ARTICLE X REPORTING The Chapter shall submit to the American College of Cardiology an annual report which includes: 1) a statement of income and expenses signed by a duly authorized Chapter officer (usually the Secretary-Treasurer); b) a copy of Internal Revenue Service Form 990 and other required IRS forms submitted by the Chapter; and c) a summary of Chapter activities for the previous 12 month period and plans for the coming year. ARTICLE XI CHAPTER AND NATIONAL RELATIONS Neither the Chapter nor any of its Officers, or members, is authorized to represent or in any way bind the American College of cardiology, unless authorized to do so by the College President, nor will any o them in any way hold themselves out to be authorized to do so without specific authorization of the College President. The College shall inform the Chapter of all policy and position statements in order for Chapter statements to be consistent with those of the College, and major new policy statements by the Chapter shall be developed in consultation with College leadership. The relationship between the Chapter and the governing bodies of the American College of Cardiology is defined in the American College of Cardiology Constitution and Bylaws. Article XI of the Constitution states that: 1) Chapters may be organized under guidelines established by the ACC Board of Trustees for the purpose of furthering the objectives of the College; 2) Articles or Certificate of Incorporation and Bylaws of each Chapter must be approved by the Board of Trustees of the college; and 3) After incorporation, no Chapter shall amend, restate, or otherwise change the provisions of the Articles of Incorporation, Bylaws or other governing documents without the approval of the ACC Board of Trustees.
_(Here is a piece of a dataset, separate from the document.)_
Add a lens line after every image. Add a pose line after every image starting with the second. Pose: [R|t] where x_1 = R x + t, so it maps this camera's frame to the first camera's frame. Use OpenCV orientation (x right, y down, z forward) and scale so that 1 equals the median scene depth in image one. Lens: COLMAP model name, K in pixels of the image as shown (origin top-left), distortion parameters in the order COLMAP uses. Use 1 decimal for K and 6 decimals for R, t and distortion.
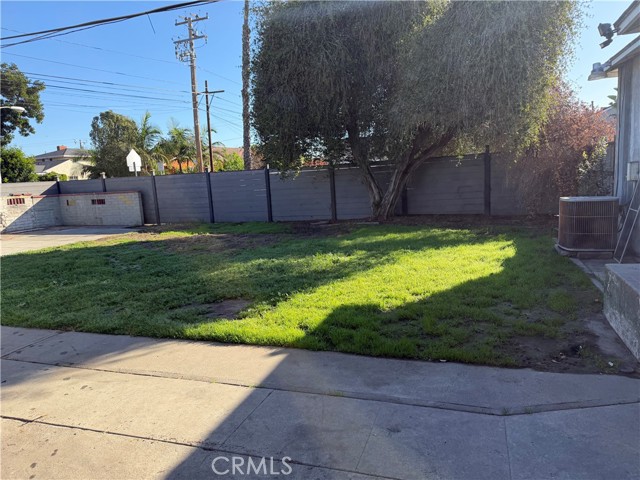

The American College of Cardiology may terminate Chapter status for any Chapter if the ACC Board of Trustees finds that the Chapter has engaged in activities detrimental to the best interests of the College. The Chapter shall be afforded an opportunity to be hear pursuant to such reasonable procedures as the ACC board of Trustees shall provide. ARTICLE XII INDEMNIFICATION To the full extent permitted by law, the Chapter may indemnify any and all of its Officers, Council members, committee members and Chapter Staff for certain expenses and other amounts paid in connection with legal proceedings in which any such person becomes involved by reason of serving in any such capacity with or for the Chapter. The Chapter may purchase and maintain insurance on behalf of any or all Officers, Council members, committee members and Chapter staff against any liability asserted against any such person, and incurred in any such capacity, whether or not the Chapter would have the power to indemnify them against such liability under the provisions of this article. ARTICLE XIII ETHICS Members of the Chapter are expected to exhibit high ethical and moral standards. The Bylaws of the American College of Cardiology provide a mechanism for addressing matters related to the ethical conduct of all members of the College.

ARTICLE XIV AMENDMENTS Bylaws may be amended or repealed and new Bylaws may be adopted by mail ballot with a twothirds (2/3) approval by the respondents, provided that written notice of the proposed change or changes has been mailed to each Council member at least thirty (30) days before the final vote count. However, before becoming effective, such amendments must have the approval of the Board of Trustees of the American College of Cardiology. ARTICLE XV PARLIAMENTARY AUTHORITY Roberts Rules of Order (the newest revision) shall be the parliamentary authority for all matters of procedure not specifically covered by the Bylaws.